Por mucho que adore los juegos de naves, entiendo por qué el género está desapareciendo. Son muchas cosas las que están haciendo que uno de los contextos más paradigmáticos e históricamente importantes de la historia del videojuego esté marchitándose poco a poco. La que fue en su momento la fórmula mainstream por antonomasia, aquella que llegó a convertirse en sinónima de videojuego a secas, en la época de Galaga o Space Invaders, ha ido sufriendo un encogimiento progresivo, un estrechamiento paulatino de sus fronteras que la han ido alejando del público generalista en favor de otros videojuegos más populares, como los plataformas en los noventa, o los sandbox y los shooters en primera persona en la actualidad.
Parte del problema radica en cómo funciona un STG (otra forma de referirse juegos de naves).
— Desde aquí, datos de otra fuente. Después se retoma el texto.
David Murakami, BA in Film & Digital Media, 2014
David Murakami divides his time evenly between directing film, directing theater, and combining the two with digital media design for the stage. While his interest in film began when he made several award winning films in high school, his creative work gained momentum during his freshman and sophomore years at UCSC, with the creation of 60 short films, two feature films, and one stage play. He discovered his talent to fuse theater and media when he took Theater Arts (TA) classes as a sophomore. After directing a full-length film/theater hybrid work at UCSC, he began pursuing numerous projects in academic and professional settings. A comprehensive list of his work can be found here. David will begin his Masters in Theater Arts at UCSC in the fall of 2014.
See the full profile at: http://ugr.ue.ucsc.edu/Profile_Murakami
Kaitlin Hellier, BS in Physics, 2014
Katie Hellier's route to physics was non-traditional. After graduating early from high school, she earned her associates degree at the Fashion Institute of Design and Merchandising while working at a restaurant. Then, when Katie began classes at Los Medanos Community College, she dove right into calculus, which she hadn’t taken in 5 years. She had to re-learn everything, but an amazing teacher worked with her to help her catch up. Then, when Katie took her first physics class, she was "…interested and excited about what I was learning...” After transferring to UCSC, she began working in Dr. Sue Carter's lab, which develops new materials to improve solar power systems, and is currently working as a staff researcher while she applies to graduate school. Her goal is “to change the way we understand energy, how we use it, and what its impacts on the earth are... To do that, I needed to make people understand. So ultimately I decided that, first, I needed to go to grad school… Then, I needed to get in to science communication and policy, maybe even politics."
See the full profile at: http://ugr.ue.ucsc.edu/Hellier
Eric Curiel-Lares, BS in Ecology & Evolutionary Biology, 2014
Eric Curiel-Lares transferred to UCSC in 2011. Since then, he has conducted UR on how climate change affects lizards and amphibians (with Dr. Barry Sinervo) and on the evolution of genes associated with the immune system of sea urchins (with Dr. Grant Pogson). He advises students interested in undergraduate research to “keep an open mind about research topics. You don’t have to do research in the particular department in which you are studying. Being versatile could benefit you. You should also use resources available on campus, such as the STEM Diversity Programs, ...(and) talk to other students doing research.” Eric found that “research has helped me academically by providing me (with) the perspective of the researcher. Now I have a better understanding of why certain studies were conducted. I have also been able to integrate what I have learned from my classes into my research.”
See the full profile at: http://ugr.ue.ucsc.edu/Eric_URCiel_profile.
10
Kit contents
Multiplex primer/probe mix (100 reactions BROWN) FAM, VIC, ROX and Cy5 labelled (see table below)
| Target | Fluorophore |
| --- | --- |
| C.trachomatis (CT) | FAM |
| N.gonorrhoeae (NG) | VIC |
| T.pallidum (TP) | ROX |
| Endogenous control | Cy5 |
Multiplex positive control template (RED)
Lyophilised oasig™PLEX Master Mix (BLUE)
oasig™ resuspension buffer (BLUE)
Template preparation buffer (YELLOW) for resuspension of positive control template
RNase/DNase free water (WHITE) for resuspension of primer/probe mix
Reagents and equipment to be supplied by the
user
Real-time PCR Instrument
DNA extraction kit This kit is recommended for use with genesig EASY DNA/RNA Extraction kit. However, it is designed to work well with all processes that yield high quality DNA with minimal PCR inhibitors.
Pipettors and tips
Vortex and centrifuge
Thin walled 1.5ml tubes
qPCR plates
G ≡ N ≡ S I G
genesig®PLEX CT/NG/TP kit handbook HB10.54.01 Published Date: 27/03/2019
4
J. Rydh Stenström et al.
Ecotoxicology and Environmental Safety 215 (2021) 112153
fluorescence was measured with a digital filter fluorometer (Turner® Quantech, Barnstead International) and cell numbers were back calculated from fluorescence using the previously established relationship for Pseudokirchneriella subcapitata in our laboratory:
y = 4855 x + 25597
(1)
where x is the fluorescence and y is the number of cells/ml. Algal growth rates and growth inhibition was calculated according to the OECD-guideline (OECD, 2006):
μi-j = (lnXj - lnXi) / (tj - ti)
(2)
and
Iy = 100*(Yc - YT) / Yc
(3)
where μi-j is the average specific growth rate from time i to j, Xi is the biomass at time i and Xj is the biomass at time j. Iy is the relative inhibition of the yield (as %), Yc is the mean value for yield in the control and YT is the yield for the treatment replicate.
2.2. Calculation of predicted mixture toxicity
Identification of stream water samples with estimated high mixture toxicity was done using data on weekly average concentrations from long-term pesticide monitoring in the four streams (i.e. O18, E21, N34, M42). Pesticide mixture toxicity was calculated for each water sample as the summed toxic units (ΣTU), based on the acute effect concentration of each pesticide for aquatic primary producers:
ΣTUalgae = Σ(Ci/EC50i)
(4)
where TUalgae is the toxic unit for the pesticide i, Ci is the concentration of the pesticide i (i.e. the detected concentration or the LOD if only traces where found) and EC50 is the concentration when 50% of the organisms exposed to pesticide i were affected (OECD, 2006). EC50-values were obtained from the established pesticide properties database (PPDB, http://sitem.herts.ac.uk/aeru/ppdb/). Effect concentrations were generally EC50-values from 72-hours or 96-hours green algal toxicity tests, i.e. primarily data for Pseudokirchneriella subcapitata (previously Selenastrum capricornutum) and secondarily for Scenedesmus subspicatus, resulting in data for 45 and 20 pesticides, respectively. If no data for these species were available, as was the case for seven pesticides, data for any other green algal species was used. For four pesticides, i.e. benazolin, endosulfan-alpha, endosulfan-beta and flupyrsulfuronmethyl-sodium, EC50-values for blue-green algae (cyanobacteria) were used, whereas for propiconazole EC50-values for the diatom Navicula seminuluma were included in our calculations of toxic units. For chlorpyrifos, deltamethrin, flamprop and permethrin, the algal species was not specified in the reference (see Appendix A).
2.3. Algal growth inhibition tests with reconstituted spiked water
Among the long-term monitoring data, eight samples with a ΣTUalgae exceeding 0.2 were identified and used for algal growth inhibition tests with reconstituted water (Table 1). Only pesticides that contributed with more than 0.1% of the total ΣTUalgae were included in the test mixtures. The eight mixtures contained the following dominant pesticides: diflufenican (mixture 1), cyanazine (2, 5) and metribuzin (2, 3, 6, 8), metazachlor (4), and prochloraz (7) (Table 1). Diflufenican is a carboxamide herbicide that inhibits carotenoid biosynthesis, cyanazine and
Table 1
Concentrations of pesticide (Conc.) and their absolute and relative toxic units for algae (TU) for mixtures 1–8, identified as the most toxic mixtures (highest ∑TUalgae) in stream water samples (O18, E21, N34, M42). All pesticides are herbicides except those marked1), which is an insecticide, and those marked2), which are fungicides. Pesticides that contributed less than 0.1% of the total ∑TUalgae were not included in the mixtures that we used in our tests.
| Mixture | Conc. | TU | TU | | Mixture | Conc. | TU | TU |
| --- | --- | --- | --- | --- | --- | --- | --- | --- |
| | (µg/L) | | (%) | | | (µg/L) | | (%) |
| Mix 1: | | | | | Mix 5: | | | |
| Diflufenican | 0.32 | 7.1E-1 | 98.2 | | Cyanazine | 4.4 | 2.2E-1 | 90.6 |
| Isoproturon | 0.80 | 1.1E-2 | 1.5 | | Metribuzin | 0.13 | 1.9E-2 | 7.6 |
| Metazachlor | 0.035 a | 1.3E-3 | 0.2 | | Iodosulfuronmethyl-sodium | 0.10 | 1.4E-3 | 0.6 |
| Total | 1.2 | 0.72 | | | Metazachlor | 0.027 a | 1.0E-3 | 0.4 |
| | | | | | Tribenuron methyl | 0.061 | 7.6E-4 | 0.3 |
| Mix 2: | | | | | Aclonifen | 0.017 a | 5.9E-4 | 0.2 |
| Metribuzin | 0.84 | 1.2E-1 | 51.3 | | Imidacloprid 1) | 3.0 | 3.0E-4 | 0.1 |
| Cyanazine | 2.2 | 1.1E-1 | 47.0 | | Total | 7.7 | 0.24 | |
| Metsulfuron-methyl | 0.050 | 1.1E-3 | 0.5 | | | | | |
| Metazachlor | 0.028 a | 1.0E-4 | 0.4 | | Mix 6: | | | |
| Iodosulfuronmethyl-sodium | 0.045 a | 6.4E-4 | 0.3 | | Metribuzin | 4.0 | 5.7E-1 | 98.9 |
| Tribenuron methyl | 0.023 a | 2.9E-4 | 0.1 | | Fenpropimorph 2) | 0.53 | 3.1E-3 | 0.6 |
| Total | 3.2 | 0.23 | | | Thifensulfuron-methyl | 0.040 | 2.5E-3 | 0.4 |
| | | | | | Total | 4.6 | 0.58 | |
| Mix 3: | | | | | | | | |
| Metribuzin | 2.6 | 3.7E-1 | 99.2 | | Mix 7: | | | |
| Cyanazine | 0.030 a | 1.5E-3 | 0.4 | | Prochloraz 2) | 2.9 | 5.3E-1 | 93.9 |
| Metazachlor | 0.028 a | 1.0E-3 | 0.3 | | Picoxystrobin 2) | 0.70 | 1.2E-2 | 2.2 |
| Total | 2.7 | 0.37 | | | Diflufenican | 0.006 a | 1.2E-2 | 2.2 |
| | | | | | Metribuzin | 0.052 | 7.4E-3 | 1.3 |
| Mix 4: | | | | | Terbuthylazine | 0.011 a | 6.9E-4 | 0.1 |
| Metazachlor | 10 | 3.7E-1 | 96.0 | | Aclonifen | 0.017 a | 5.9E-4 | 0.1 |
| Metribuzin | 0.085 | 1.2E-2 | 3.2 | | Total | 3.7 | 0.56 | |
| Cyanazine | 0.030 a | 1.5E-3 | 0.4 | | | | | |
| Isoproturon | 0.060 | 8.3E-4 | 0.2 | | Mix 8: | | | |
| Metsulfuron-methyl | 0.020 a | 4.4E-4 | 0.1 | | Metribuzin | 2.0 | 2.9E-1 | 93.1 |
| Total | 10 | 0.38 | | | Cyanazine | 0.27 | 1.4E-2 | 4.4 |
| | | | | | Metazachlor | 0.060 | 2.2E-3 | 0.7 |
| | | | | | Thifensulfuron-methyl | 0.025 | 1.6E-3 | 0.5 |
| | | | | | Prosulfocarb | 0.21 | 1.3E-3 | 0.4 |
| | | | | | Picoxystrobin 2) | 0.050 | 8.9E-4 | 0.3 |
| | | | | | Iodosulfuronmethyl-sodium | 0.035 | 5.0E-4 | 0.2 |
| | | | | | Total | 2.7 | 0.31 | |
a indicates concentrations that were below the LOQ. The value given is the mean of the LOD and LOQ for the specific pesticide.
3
Los shmups son juegos muy pequeños, diseñados para ser completados en menos de una hora, asumiendo que uno ha desarrollado el callo suficiente con el juego como para ser capaz de completar la hazaña. Esto, sin embargo, es de todo menos fácil, y por eso la relación del jugador con el juego de naves se basa, en realidad, en horas y horas de práctica, paciencia y disciplina intercaladas por un par de partidas en las que todo se alinea para llegar a la meta. Jugar a juegos de naves y aprender a jugar juegos de naves son una y la misma cosa, y hacen que la idea de disfrutar de este género se parezca mucho a todo ese grupo de actividades que, como aprender a tocar un instrumento o a hablar un idioma, consisten en la adquisición progresiva de una habilidad más que en el disfrute instantáneo de la misma. Esta forma de jugar, basada en poner tiempo y esfuerzo de forma continuada para algo de lo que no vamos a obtener los frutos hasta mucho tiempo después, por mucho que tenga de bella, de admirable, de valiosa como testimonio de una época, la de los arcades, que ya no existe, es una forma de jugar que no tiene sentido en el panorama actual. Por mucho que me duela reconocerlo, está, al menos en los términos del público generalista, completamente obsoleta.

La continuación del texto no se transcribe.